Strength training can improve your bone mass, lean muscle mass, cardiovascular fitness, strength, and enhance your sense of well-being. But how often are you strength training your breathing muscles? There’s no right or wrong answer, but according to a new study in the Journal of the American Heart Association, doing high-resistance inspiratory muscle strength training (IMST) for five minutes a day can help aging adults prevent cardiovascular disease.
The study recruited 36 adults ages 50 to 79 that had above normal systolic blood pressure (the number that measures the pressure in your arteries when your heart beats). Half of the group did high-resistance IMST for approximately five minutes a day and the other half completed a placebo protocol with a lower resistance level.
“So what we did in this study was 30 breaths a day, six days a week for six weeks,” says Daniel Craighead, post-doctoral fellow at the Integrative Physiology of Aging Lab at the University of Colorado Boulder and lead author of the study. “And what we saw was a reduction in systolic blood pressure of nine millimeters mercury.” According to Craighead, if this was sustained in the long-term, it “would decrease someone’s risk for cardiovascular disease and heart disease substantially.”
The benefits of breathing exercise
The benefits of breathing exercises for overall health and heart health aren’t new, and deep breathing signals to the brain to calm down, positively impacting the parasympathetic nervous system and the rest of your body, according to Sofiya Prilik, MD, clinical director of cardiac and pulmonary rehabilitation at NYU Langone.
Additionally, deep breathing positively impacts your blood vessels.”It’s a new area of exercise, so we don’t know exactly how it’s doing it, but we saw evidence that it’s improving the health of people’s blood vessels,” says Craighead.
When you practice deep breathing or IMST, your blood vessels open in response to a substance called nitric oxide, which is released when deep breathing against resistance, explains Dr. Prilik. This action changes the structure and function of the blood vessels, she adds.

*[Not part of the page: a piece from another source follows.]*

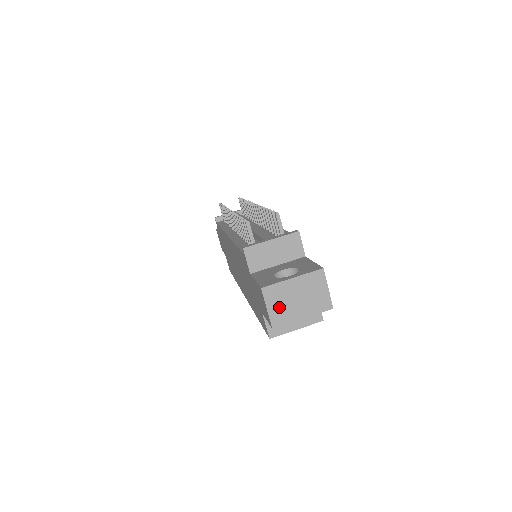
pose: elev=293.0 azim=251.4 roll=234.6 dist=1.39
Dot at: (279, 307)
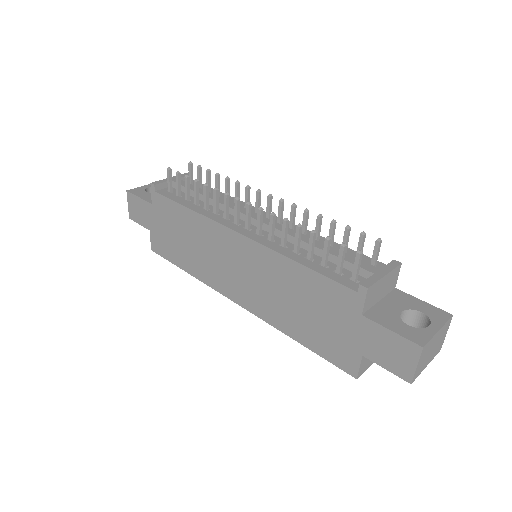
Dot at: (422, 361)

Tighter blood vessels equate to higher blood pressure and blood vessels that are more open lead to lower blood pressure, explains Dr. Prilik, which helps to explain why researchers saw a lowering of blood pressure in those who did IMST.
How to strength train your breathing muscles
If you’re inspired to start strength training your breathing muscles, first check with your doctor to make sure this is a good option for you. It will be hard to stimulate lung effort with any other type of breathing aside from IMST, says Craighead. But that doesn’t mean deep breathing doesn’t have health benefits.
“So doing slow, deep breathing without resistance can lower blood pressure similarly. The main difference is that takes 30 minutes a day or so. The advantage of ours is if that people don’t have time for that, they can do this in five minutes a day,” says Craighead.
The participants in this study practiced IMST with the POWERbreathe K3 inspiratory muscle training device. This device allows you to program the level of resistance for inhaling, and it has a valve that won’t open until you produce that pressure, he explains.
“If you imagine how hard you’re breathing at the hardest you’ve ever run in that sort of effort, the intensity that people have to inhale against for this training is two to three times higher than that. So it’s really a resistance to breathing that’s much greater than anything people would ever come across in just daily life,” explains Craighead.
But there are similar devices that are more affordable than the one used in the study that should work just as well, he says. “The key is that they have to provide this high resistance to inspiration. And because it’s something that you can’t really do with exercise, it’s going to be hard to do without some sort of device.”
Craighead advises using a device that reaches a resistance of at least 100 cmH20 to see the benefit, he says, and recommends the POWERbreathe Plus ($70).
Although this study has many positive impacts on blood pressure and cardiovascular health, it didn’t improve every measurement of cardiovascular health such as cholesterol and blood glucose, which is why Craighead advises not cutting out other forms of exercise like running and walking. “I don’t think it’s a good replacement if you are already doing things that are healthy for you, but it’s a good thing to add on that can give you extra benefit,” he says.
Cardiovascular health tips
Although it may be challenging to mimic the results of this study without a device with a high level of resistance, Dr. Prilik says taking deep breaths is considered an exercise against resistance because your rib cage provides resistance to the lungs. “And it’s quite a bit of it, in fact,” she says.
Taking a few deep breaths throughout your day can “potentially provide some benefit I’m thinking,” says Dr. Prilik. She also agrees with Craighead to continue doing physical activity as “any activity is better than no activity.”
Additionally, Dr. Prilik recommends trying to manage and reduce your stress levels which can decrease your risk factors for heart disease. Getting more sleep, meditating and doing breathwork, taking movement breaks, and making sure you’re fueling your body properly can also help improve your well-being and reduce your risk for cardiovascular disease.